> Task details: Ignore the pictures in the data below and set down exactly the lines from its first line through the line containing "28: (390, 363, 1.01)".

★ ★ ★ ★ ★

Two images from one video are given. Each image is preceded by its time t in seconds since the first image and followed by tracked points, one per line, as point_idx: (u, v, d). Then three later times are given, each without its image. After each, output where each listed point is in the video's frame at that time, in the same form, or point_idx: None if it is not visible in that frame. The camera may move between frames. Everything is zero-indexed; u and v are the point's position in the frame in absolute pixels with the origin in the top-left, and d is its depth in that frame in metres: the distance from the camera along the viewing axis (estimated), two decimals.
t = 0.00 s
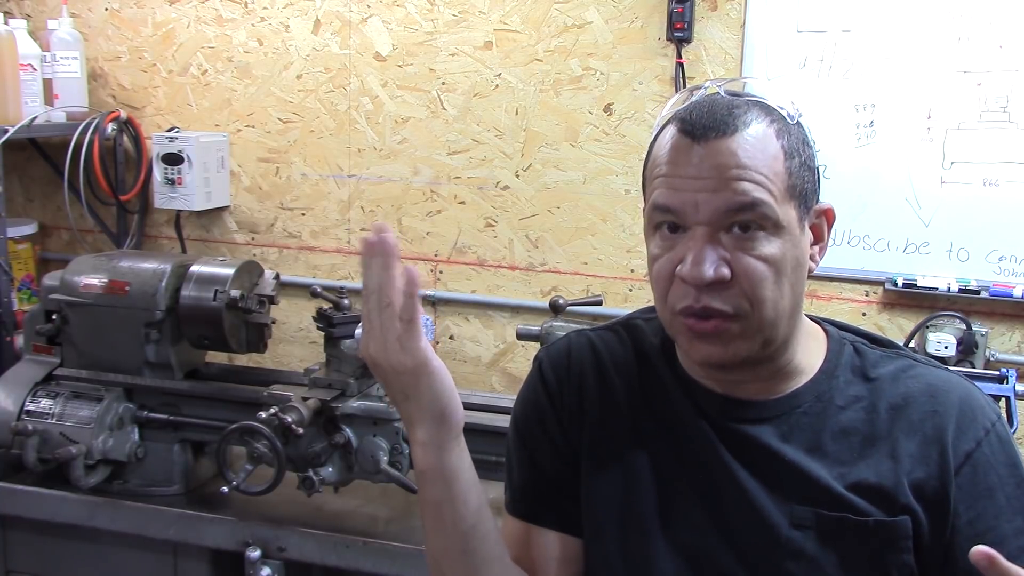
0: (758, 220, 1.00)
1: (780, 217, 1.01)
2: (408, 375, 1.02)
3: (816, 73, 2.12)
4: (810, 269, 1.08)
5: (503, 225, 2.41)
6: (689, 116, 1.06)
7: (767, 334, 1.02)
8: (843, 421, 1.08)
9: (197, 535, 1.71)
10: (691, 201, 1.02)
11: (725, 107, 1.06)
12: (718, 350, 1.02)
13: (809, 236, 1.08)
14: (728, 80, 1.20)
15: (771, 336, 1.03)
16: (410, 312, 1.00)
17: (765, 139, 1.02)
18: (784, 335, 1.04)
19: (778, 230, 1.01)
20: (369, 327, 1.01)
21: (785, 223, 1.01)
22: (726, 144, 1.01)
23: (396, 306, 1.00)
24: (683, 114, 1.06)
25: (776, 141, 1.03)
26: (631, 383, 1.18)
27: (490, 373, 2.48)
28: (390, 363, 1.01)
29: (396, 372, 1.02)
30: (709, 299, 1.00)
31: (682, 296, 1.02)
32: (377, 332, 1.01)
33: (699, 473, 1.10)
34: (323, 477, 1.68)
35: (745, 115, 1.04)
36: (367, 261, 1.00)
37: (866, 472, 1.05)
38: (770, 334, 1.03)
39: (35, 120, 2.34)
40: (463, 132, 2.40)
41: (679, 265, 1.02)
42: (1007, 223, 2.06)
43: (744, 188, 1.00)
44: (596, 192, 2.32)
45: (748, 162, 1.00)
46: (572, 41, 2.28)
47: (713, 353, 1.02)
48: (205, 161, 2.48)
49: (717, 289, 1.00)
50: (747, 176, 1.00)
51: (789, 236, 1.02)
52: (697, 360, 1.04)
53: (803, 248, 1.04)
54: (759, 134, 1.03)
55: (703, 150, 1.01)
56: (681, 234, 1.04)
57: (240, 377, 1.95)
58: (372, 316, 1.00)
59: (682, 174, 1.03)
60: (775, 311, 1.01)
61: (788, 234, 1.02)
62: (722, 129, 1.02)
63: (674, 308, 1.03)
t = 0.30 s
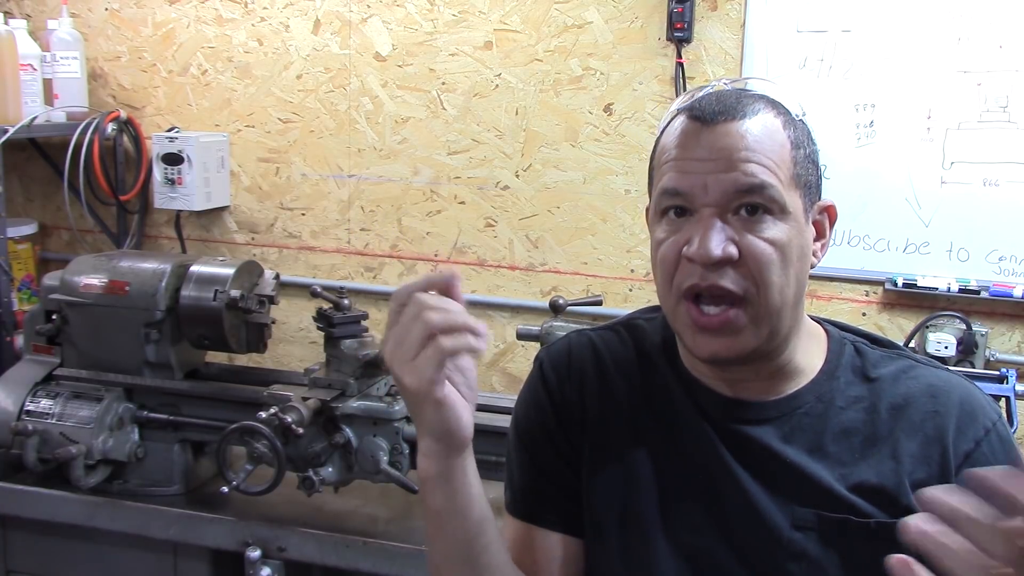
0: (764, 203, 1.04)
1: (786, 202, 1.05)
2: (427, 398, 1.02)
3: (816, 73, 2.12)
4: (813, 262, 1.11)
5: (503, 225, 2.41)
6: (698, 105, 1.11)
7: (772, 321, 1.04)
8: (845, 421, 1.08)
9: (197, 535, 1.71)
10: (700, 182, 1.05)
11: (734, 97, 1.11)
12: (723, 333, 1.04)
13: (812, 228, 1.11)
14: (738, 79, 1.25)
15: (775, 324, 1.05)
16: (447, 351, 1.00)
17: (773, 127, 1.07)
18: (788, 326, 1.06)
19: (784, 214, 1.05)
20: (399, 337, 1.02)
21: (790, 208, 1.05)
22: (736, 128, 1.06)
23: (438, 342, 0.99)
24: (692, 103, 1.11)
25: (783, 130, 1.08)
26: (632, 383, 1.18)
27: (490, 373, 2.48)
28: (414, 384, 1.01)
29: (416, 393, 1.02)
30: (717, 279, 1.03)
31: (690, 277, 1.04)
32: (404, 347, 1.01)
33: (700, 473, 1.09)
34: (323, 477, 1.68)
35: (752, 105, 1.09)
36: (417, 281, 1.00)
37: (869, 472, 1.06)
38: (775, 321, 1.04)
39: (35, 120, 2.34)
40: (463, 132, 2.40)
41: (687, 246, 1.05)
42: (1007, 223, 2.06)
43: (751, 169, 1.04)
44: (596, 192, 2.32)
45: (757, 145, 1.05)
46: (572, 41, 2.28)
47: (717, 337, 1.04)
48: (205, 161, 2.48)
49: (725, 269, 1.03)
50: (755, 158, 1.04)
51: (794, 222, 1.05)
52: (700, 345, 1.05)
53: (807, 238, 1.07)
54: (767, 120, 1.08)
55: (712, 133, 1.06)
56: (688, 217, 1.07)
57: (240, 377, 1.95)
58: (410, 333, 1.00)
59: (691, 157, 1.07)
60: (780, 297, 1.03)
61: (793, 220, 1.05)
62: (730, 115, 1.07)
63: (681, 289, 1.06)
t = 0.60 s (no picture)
0: (769, 192, 1.06)
1: (791, 192, 1.07)
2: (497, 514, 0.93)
3: (816, 73, 2.12)
4: (815, 258, 1.13)
5: (503, 225, 2.41)
6: (702, 99, 1.13)
7: (780, 310, 1.05)
8: (846, 423, 1.08)
9: (197, 535, 1.71)
10: (707, 172, 1.07)
11: (737, 94, 1.14)
12: (733, 322, 1.04)
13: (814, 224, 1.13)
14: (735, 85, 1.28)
15: (783, 314, 1.05)
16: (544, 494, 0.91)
17: (776, 119, 1.09)
18: (793, 316, 1.07)
19: (789, 204, 1.07)
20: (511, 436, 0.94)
21: (795, 199, 1.07)
22: (742, 119, 1.08)
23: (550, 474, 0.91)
24: (695, 99, 1.14)
25: (788, 123, 1.10)
26: (636, 382, 1.18)
27: (490, 373, 2.47)
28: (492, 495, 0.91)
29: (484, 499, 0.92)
30: (727, 265, 1.04)
31: (699, 264, 1.05)
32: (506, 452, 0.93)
33: (703, 474, 1.10)
34: (323, 477, 1.68)
35: (754, 99, 1.12)
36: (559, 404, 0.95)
37: (869, 475, 1.04)
38: (783, 310, 1.05)
39: (35, 120, 2.34)
40: (462, 132, 2.40)
41: (696, 234, 1.06)
42: (1007, 223, 2.06)
43: (758, 158, 1.06)
44: (596, 192, 2.32)
45: (763, 135, 1.07)
46: (572, 41, 2.28)
47: (726, 324, 1.04)
48: (205, 161, 2.48)
49: (734, 255, 1.04)
50: (762, 148, 1.07)
51: (798, 212, 1.07)
52: (709, 334, 1.05)
53: (811, 230, 1.09)
54: (771, 113, 1.10)
55: (719, 123, 1.08)
56: (695, 207, 1.08)
57: (240, 377, 1.95)
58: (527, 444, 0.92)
59: (698, 147, 1.08)
60: (787, 285, 1.05)
61: (798, 210, 1.07)
62: (736, 107, 1.10)
63: (689, 277, 1.06)
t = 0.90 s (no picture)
0: (774, 185, 1.07)
1: (795, 186, 1.07)
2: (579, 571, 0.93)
3: (816, 73, 2.12)
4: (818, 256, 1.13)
5: (503, 225, 2.41)
6: (706, 95, 1.14)
7: (786, 303, 1.05)
8: (849, 424, 1.08)
9: (197, 535, 1.71)
10: (713, 163, 1.07)
11: (740, 91, 1.15)
12: (740, 315, 1.03)
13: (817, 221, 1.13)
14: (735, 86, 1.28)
15: (789, 307, 1.05)
16: None
17: (779, 113, 1.10)
18: (798, 310, 1.07)
19: (793, 198, 1.07)
20: (647, 535, 0.84)
21: (799, 193, 1.08)
22: (748, 112, 1.09)
23: None
24: (697, 96, 1.14)
25: (791, 119, 1.11)
26: (642, 381, 1.18)
27: (490, 373, 2.47)
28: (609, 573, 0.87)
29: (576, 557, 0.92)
30: (734, 256, 1.03)
31: (705, 256, 1.05)
32: (631, 537, 0.85)
33: (708, 475, 1.10)
34: (323, 477, 1.68)
35: (757, 95, 1.12)
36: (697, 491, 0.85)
37: (874, 476, 1.05)
38: (789, 303, 1.05)
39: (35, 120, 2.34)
40: (462, 132, 2.40)
41: (702, 226, 1.06)
42: (1007, 224, 2.06)
43: (764, 151, 1.06)
44: (596, 192, 2.32)
45: (768, 129, 1.08)
46: (572, 41, 2.28)
47: (731, 316, 1.03)
48: (205, 161, 2.48)
49: (742, 246, 1.03)
50: (767, 141, 1.07)
51: (802, 205, 1.07)
52: (715, 326, 1.04)
53: (815, 225, 1.09)
54: (776, 108, 1.11)
55: (725, 117, 1.08)
56: (700, 200, 1.08)
57: (240, 377, 1.96)
58: (675, 547, 0.82)
59: (704, 140, 1.08)
60: (793, 278, 1.04)
61: (802, 204, 1.08)
62: (741, 102, 1.10)
63: (695, 269, 1.06)
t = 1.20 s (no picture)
0: (782, 184, 1.07)
1: (802, 186, 1.08)
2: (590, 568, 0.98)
3: (816, 73, 2.12)
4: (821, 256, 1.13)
5: (503, 225, 2.41)
6: (714, 93, 1.14)
7: (792, 302, 1.05)
8: (848, 423, 1.08)
9: (197, 534, 1.71)
10: (721, 161, 1.07)
11: (747, 90, 1.15)
12: (745, 312, 1.03)
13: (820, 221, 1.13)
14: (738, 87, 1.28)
15: (794, 306, 1.05)
16: None
17: (787, 113, 1.10)
18: (802, 309, 1.07)
19: (800, 197, 1.07)
20: (663, 531, 0.91)
21: (805, 193, 1.08)
22: (756, 110, 1.09)
23: None
24: (705, 94, 1.14)
25: (799, 119, 1.11)
26: (640, 381, 1.18)
27: (490, 373, 2.47)
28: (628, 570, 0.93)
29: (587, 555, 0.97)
30: (742, 253, 1.03)
31: (713, 253, 1.05)
32: (652, 540, 0.91)
33: (707, 474, 1.09)
34: (323, 477, 1.67)
35: (763, 94, 1.13)
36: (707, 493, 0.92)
37: (874, 477, 1.05)
38: (795, 302, 1.05)
39: (35, 120, 2.34)
40: (462, 132, 2.40)
41: (710, 223, 1.06)
42: (1007, 224, 2.06)
43: (772, 150, 1.07)
44: (596, 192, 2.32)
45: (776, 128, 1.08)
46: (572, 41, 2.28)
47: (738, 313, 1.03)
48: (205, 161, 2.48)
49: (750, 243, 1.03)
50: (775, 140, 1.07)
51: (808, 204, 1.08)
52: (721, 323, 1.04)
53: (819, 225, 1.09)
54: (784, 107, 1.11)
55: (734, 115, 1.08)
56: (708, 197, 1.08)
57: (240, 376, 1.96)
58: (697, 544, 0.90)
59: (712, 138, 1.08)
60: (799, 276, 1.05)
61: (808, 204, 1.08)
62: (749, 101, 1.10)
63: (702, 266, 1.06)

★ ★ ★ ★ ★

> Exercise response:
Two images from one video are given. Each image is preceded by its time t in seconds since the first image and followed by tracked points, one per line, as point_idx: (u, v, d). Then three later times are given, each without its image. After each, output where each listed point is in the video's frame at that time, in the same form, or point_idx: None if it is not visible in that frame. The camera may move between frames. Everything is zero-indexed; u and v are the point's position in the frame in absolute pixels with the origin in the top-left, and d is its depth in that frame in metres: the distance from the camera along the viewing axis (estimated), two decimals.
t = 0.00 s
0: (758, 220, 1.00)
1: (780, 217, 1.01)
2: (408, 375, 1.02)
3: (816, 73, 2.12)
4: (810, 269, 1.08)
5: (503, 225, 2.41)
6: (689, 116, 1.06)
7: (767, 334, 1.02)
8: (843, 421, 1.08)
9: (197, 535, 1.71)
10: (691, 201, 1.02)
11: (725, 107, 1.06)
12: (718, 350, 1.02)
13: (809, 236, 1.08)
14: (728, 80, 1.20)
15: (771, 336, 1.03)
16: (410, 312, 1.00)
17: (765, 139, 1.02)
18: (784, 335, 1.04)
19: (778, 230, 1.01)
20: (369, 327, 1.01)
21: (785, 223, 1.01)
22: (726, 144, 1.01)
23: (396, 306, 1.00)
24: (683, 114, 1.06)
25: (776, 141, 1.03)
26: (631, 383, 1.18)
27: (490, 373, 2.48)
28: (390, 363, 1.01)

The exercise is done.